Amèlie
Nothomb, Dizionario dei nomi propri, Traduzione
di Monica Capuani, Voland, pp 160, Euro 13
Questa
volta Amèlie Nothomb ci ha un po’ deluso,
e ci dispiace moltissimo, perché la giovane scrittrice
francese ci aveva abituati ad una prosa esaltante ed esaltata,
che lasciava all’immaginazione e alla fantasia del
lettore, incalzato dalla spinta evocativa delle immagini,
immaginare il suo mondo incantato alla rovescia. Nel precedente
Metafisica dei tubi, in cima alle vendite in
Francia e poi in Europa, la Nothomb aveva iniziato un
percorso autobiografico surreale e canzonatorio, parlandoci
della sua discesa nel mondo degli adulti, e deliziandoci
con la storia di una bimbetta di tre anni che si crede
Dio e innoridisce di fronte all’enorme bocca di
una carpa.
Nel suo ultimo libro, Dizionario dei nomi propri
(Voland), lo stile è sempre lo stesso ma l’atmosfera
è più cupa e tesa, meno spensierata. La
bimba di Metafisica dei tubi ora è diventata
adolescente e si scontra con un mondo crudele e cinico.
La protagonista di Dizionario dei nomi propri,
Plectrude, non assomiglia all’autrice, ma alla bellissima
cantante francese Robert, amica della Nothomb, che ha
dedicato ad Amelie alcune sue canzoni ed è stata
ricambiata col titolo originale di Dizionario dei
nomi propri, che è Robert des noms propres.

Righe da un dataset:
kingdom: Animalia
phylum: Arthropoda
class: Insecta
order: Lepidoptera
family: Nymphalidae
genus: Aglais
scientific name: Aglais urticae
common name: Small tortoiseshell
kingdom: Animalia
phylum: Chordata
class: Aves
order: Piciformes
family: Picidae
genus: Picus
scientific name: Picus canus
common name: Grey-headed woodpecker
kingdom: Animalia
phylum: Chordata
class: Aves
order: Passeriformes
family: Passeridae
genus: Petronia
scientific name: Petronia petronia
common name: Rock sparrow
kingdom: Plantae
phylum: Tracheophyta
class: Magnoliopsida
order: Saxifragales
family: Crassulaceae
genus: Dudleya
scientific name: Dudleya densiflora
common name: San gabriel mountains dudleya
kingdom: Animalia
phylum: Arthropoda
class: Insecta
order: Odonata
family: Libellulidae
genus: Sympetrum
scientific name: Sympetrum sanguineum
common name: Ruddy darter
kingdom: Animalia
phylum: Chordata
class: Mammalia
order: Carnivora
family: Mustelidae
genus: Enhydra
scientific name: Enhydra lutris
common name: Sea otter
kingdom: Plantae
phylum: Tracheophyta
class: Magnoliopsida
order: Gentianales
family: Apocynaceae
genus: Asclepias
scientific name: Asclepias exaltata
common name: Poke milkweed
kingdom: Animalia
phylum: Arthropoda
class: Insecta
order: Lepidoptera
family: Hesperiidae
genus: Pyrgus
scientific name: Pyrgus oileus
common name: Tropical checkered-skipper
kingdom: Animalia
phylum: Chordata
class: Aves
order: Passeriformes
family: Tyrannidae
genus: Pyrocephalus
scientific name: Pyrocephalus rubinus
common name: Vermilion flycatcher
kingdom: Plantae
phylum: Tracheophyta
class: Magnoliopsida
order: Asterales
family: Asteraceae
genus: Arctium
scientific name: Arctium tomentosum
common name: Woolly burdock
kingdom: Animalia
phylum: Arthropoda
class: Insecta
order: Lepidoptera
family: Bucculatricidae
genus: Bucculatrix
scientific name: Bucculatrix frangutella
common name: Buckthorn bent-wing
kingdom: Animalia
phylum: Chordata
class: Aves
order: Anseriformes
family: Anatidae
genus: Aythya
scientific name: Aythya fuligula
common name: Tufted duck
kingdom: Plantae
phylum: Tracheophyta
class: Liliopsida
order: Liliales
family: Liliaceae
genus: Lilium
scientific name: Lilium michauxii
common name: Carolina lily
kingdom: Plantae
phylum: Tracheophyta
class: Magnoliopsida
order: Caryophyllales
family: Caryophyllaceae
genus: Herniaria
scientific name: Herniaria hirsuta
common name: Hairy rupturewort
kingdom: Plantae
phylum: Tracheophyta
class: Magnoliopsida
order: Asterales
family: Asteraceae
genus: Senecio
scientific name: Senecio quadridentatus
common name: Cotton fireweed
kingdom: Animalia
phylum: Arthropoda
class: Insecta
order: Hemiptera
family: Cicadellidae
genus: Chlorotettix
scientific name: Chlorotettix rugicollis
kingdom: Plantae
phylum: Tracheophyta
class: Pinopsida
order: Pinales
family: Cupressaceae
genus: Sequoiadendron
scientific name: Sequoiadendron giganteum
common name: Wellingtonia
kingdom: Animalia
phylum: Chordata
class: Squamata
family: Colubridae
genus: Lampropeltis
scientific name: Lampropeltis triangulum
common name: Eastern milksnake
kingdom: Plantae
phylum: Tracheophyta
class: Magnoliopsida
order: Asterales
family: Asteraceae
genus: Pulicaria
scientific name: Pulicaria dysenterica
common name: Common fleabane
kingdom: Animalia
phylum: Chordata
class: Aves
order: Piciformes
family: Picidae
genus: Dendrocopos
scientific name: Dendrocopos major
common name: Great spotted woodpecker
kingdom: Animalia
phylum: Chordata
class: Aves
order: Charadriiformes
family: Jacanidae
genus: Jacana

- Obiettivo 1
Trasforma in una tabella Markdown con le colonne «Numero» e «Riga» le righe del dataset, a partire da quella che contiene "scientific name: Pulicaria dysenterica" e fino all'ultima compresa, tralasciando le righe vuote.
- Obiettivo 2
Scrivi il seguito della recensione di Dizionario dei nomi propri, a partire dalla frase successiva all'ultima riportata.

- Risultato 1
| Numero | Riga |
|---|---|
| 1 | scientific name: Pulicaria dysenterica |
| 2 | common name: Common fleabane |
| 3 | kingdom: Animalia |
| 4 | phylum: Chordata |
| 5 | class: Aves |
| 6 | order: Piciformes |
| 7 | family: Picidae |
| 8 | genus: Dendrocopos |
| 9 | scientific name: Dendrocopos major |
| 10 | common name: Great spotted woodpecker |
| 11 | kingdom: Animalia |
| 12 | phylum: Chordata |
| 13 | class: Aves |
| 14 | order: Charadriiformes |
| 15 | family: Jacanidae |
| 16 | genus: Jacana |

- Risultato 2
Robert
infatti è il nome del dizionario che la giovane
Plectrude consulta per trovare il significato della termine
rat, perché rats vengono soprannominati
gli insegnanti della scuola di ballo dell’Operà
di Parigi dove la piccola cerca di realizzare il suo sogno
di diventare étoile. Si ritrova invece in un covo
di carcerieri, meschini e avidi di bellezza, addestrati
a succhiare linfa vitale dalle proprie allieve, fino a
ridurle a scheletri danzanti, automi senza più
un briciolo di passione o sentimento.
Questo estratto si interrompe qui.